There’s a long silence after I’ve stopped talking, during which I start to panic. What if he’s had it with my shit, and this is one time too many? What if he leaves me in here to learn a lesson he should have taught me a long time ago? Gives up on his worthless, wayward daughter who was going to run out on him and the family business anyway.

“You sure you’re okay?” he asks gruffly.

“Yeah, I’m okay.”

“Alright, good. Hang tight, kiddo. I’m on my way.”

It’s only minutes before a deputy calls my name and opens the cell. As he escorts me from the holding area and through the bullpen of desks, I’m relieved that Randall isn’t skulking around somewhere waiting for me. After our first run-in when I returned to the Bay, I understood that he had an ax to grind. When he showed up to hassle Harrison and I after our date, I prepared myself that he would become a perpetual annoyance. But this was a drastic escalation. And who knows what else is in store for me? This time, he throws me behind bars. Next time, maybe he isn’t satisfied with conventional means of retribution. I’d hate to see what happens when he decides to be creative.
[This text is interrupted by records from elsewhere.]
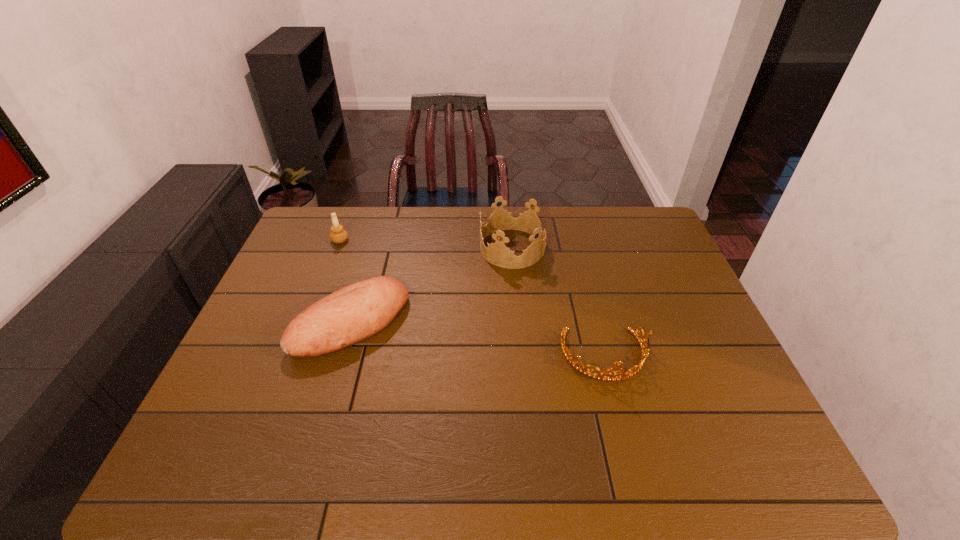
The width and height of the screenshot is (960, 540). In the image, there is a desktop. What are the coordinates of `free space at the far right corner` in the screenshot? It's located at (621, 222).

Where is `vacant space at the near right corner`? The height and width of the screenshot is (540, 960). vacant space at the near right corner is located at coordinates (726, 445).

Find the location of a particular element. Image resolution: width=960 pixels, height=540 pixels. empty space that is in between the shorter tiara and the bread is located at coordinates (478, 339).

The height and width of the screenshot is (540, 960). Identify the location of vacant space in between the candle_holder and the taller tiara. (426, 244).

This screenshot has height=540, width=960. I want to click on free space between the bread and the nearer tiara, so click(478, 339).

The width and height of the screenshot is (960, 540). What are the coordinates of `empty space that is in between the nearer tiara and the candle_holder` in the screenshot? It's located at (472, 298).

Identify the location of empty location between the bread and the nearer tiara. Image resolution: width=960 pixels, height=540 pixels. (478, 339).

Where is `vacant area that lies between the candle_holder and the tallest object`? This screenshot has width=960, height=540. vacant area that lies between the candle_holder and the tallest object is located at coordinates (426, 244).

This screenshot has width=960, height=540. I want to click on free area in between the candle_holder and the bread, so click(346, 281).

Locate an element on the screen. This screenshot has width=960, height=540. empty space that is in between the bread and the farther tiara is located at coordinates (432, 285).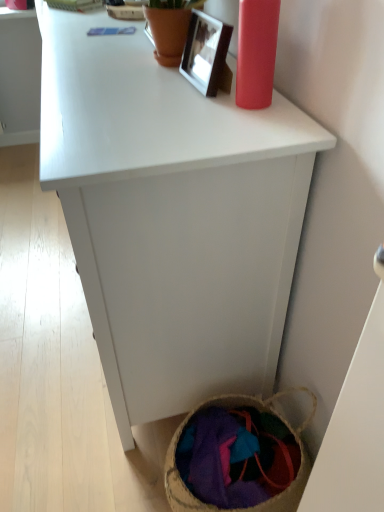
Question: Is textured woven basket at lower right located within white matte cabinet at center?

Choices:
 (A) yes
 (B) no

Answer: (B)

Question: From a real-world perspective, is white matte cabinet at center located beneath textured woven basket at lower right?

Choices:
 (A) yes
 (B) no

Answer: (B)

Question: From the image's perspective, does white matte cabinet at center appear lower than textured woven basket at lower right?

Choices:
 (A) no
 (B) yes

Answer: (A)

Question: Is white matte cabinet at center at the left side of textured woven basket at lower right?

Choices:
 (A) no
 (B) yes

Answer: (B)

Question: Is white matte cabinet at center not close to textured woven basket at lower right?

Choices:
 (A) yes
 (B) no

Answer: (B)

Question: Visually, is textured woven basket at lower right positioned to the left or to the right of white matte cabinet at center?

Choices:
 (A) left
 (B) right

Answer: (B)

Question: From a real-world perspective, is textured woven basket at lower right physically located above or below white matte cabinet at center?

Choices:
 (A) above
 (B) below

Answer: (B)

Question: In terms of size, does textured woven basket at lower right appear bigger or smaller than white matte cabinet at center?

Choices:
 (A) big
 (B) small

Answer: (B)

Question: From their relative heights in the image, would you say textured woven basket at lower right is taller or shorter than white matte cabinet at center?

Choices:
 (A) tall
 (B) short

Answer: (B)

Question: Is white matte cabinet at center to the left or to the right of textured woven basket at lower right in the image?

Choices:
 (A) right
 (B) left

Answer: (B)

Question: From a real-world perspective, relative to textured woven basket at lower right, is white matte cabinet at center vertically above or below?

Choices:
 (A) above
 (B) below

Answer: (A)

Question: Relative to textured woven basket at lower right, is white matte cabinet at center in front or behind?

Choices:
 (A) behind
 (B) front

Answer: (B)

Question: Would you say white matte cabinet at center is inside or outside textured woven basket at lower right?

Choices:
 (A) inside
 (B) outside

Answer: (B)

Question: Considering the positions of point (165, 237) and point (190, 47), is point (165, 237) closer or farther from the camera than point (190, 47)?

Choices:
 (A) farther
 (B) closer

Answer: (B)

Question: Is white matte cabinet at center to the left or to the right of metallic silver picture frame at upper center in the image?

Choices:
 (A) left
 (B) right

Answer: (A)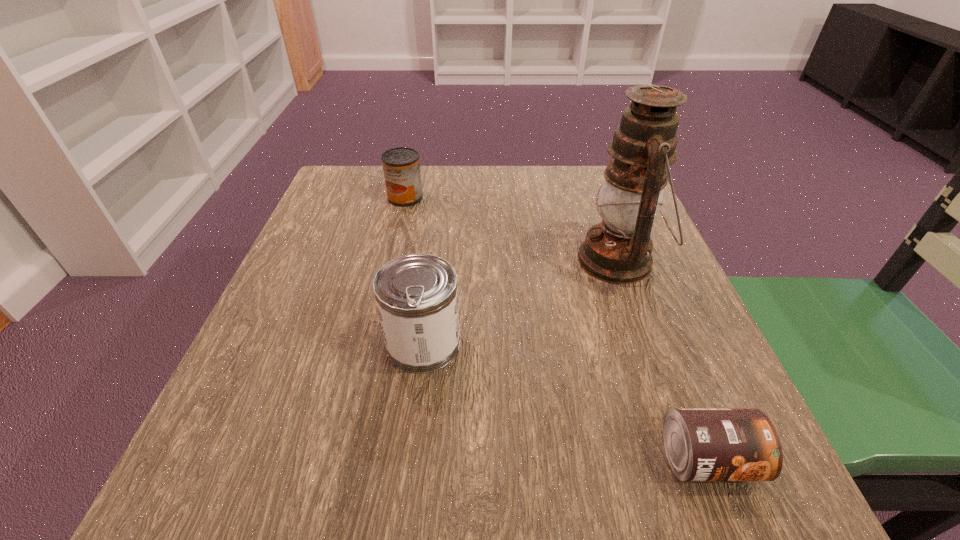
The width and height of the screenshot is (960, 540). I want to click on the tallest object, so click(x=618, y=250).

Locate an element on the screen. the second farthest object is located at coordinates (618, 250).

Image resolution: width=960 pixels, height=540 pixels. I want to click on the tallest can, so click(x=416, y=294).

Image resolution: width=960 pixels, height=540 pixels. In order to click on the second tallest object in this screenshot , I will do `click(416, 294)`.

Find the location of a particular element. This screenshot has width=960, height=540. the second shortest object is located at coordinates pyautogui.click(x=401, y=166).

This screenshot has height=540, width=960. Find the location of `the second tallest can`. the second tallest can is located at coordinates (401, 166).

In order to click on the nearest can in this screenshot , I will do `click(702, 444)`.

Find the location of a particular element. This screenshot has height=540, width=960. the shortest can is located at coordinates (702, 444).

Find the location of a particular element. free spot located on the left of the tallest object is located at coordinates (543, 260).

Locate an element on the screen. Image resolution: width=960 pixels, height=540 pixels. blank space located 0.270m on the right of the third farthest object is located at coordinates (622, 343).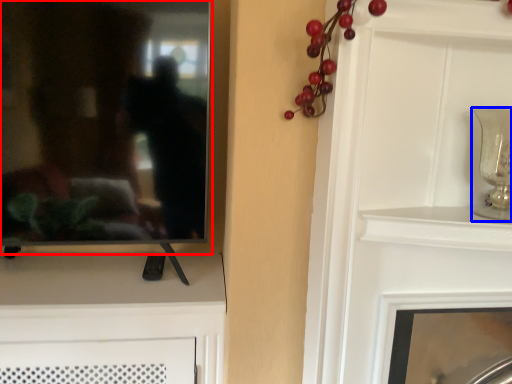
Question: Which object appears farthest to the camera in this image, mirror (highlighted by a red box) or candle holder (highlighted by a blue box)?

Choices:
 (A) mirror
 (B) candle holder

Answer: (A)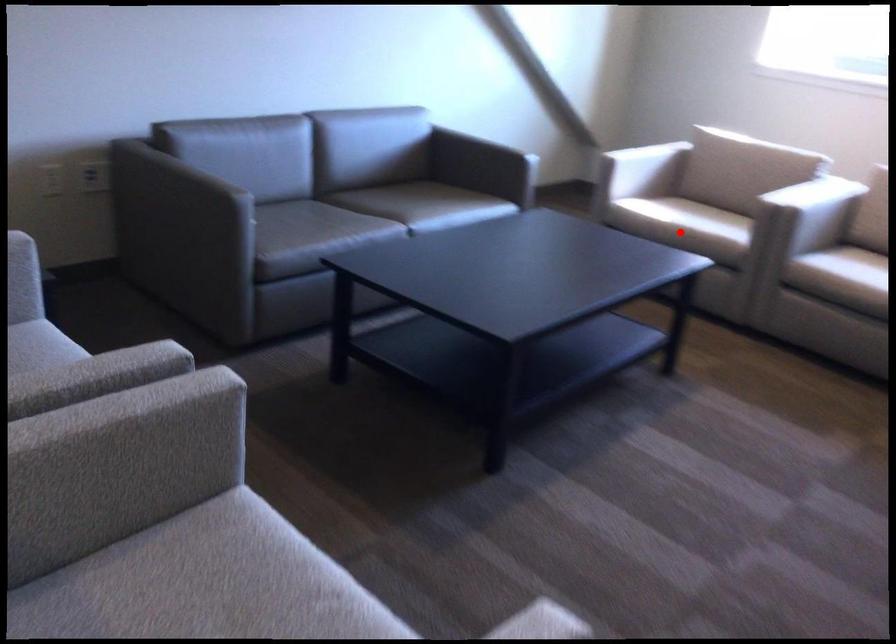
The deputy opens an office door and points me inside, where the sheriff is sitting in a polo shirt behind his desk. My father stands from his chair and gives me a tight nod.

“Good?” he says.

“Fine.” As fine as I can be, anyway. When I notice the paper bag and cup of coffee sitting on the corner of the desk, I quirk a brow. “That for me?”

“Yeah, I brought you something,” Dad says. “Figured you might be hungry.”

I tear into the bag and practically inhale the two greasy sausage-and-egg sandwiches. I don’t taste any of it when I wash it down with hot black coffee, but I feel better immediately. The exhausted haze has been chased away, my belly no longer fighting itself. Though now I really need to pee.

“Let me say,” Sheriff Nixon speaks up, “I’m sorry about this whole mix-up.”

That’s a start.

“I had a look at the purse,” he continues. “The ID, credit cards, and other personal items clearly all belong to a young lady named Katrina Chetnik.”

I look to my father. “That’s what I tried to tell him.”

Dad nods, then narrows his eyes at the man behind the desk. “Sitting next to a purse at a crowded bar ain’t a crime. Correct?”

“No, it isn’t.” To the sheriff’s credit, he looks irritated with the whole scenario too. Annoyed to have been dragged down here on a Sunday to clear this mess up. “We’ll make an effort to locate the owner.”